__HOW TO COMPLETE THIS TASK__: Scan the records and identify every line in which the string "gazey" occurs, then return those lines.

__DATA LISTING__:
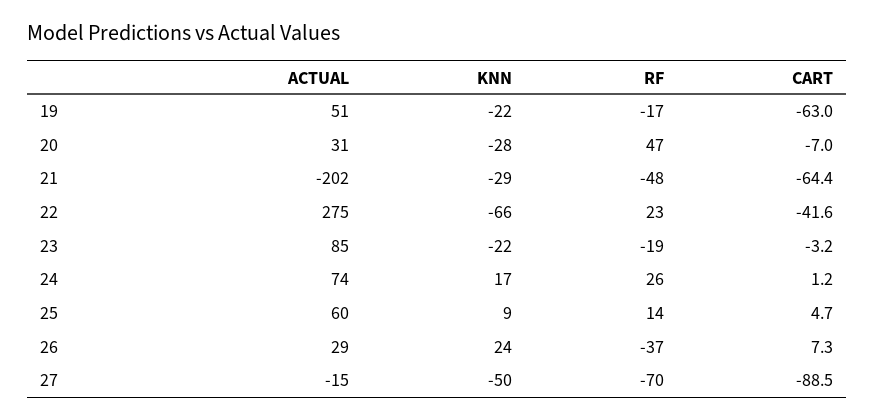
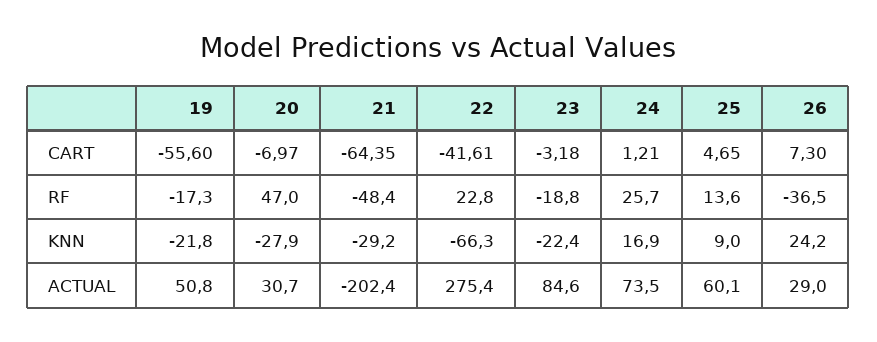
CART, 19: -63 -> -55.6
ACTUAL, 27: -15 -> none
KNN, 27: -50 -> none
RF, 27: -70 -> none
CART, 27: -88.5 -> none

==

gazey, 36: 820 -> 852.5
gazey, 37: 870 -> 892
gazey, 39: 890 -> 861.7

__ANSWER TO THIS PROBLEM__:
gazey, 36: 820 -> 852.5
gazey, 37: 870 -> 892
gazey, 39: 890 -> 861.7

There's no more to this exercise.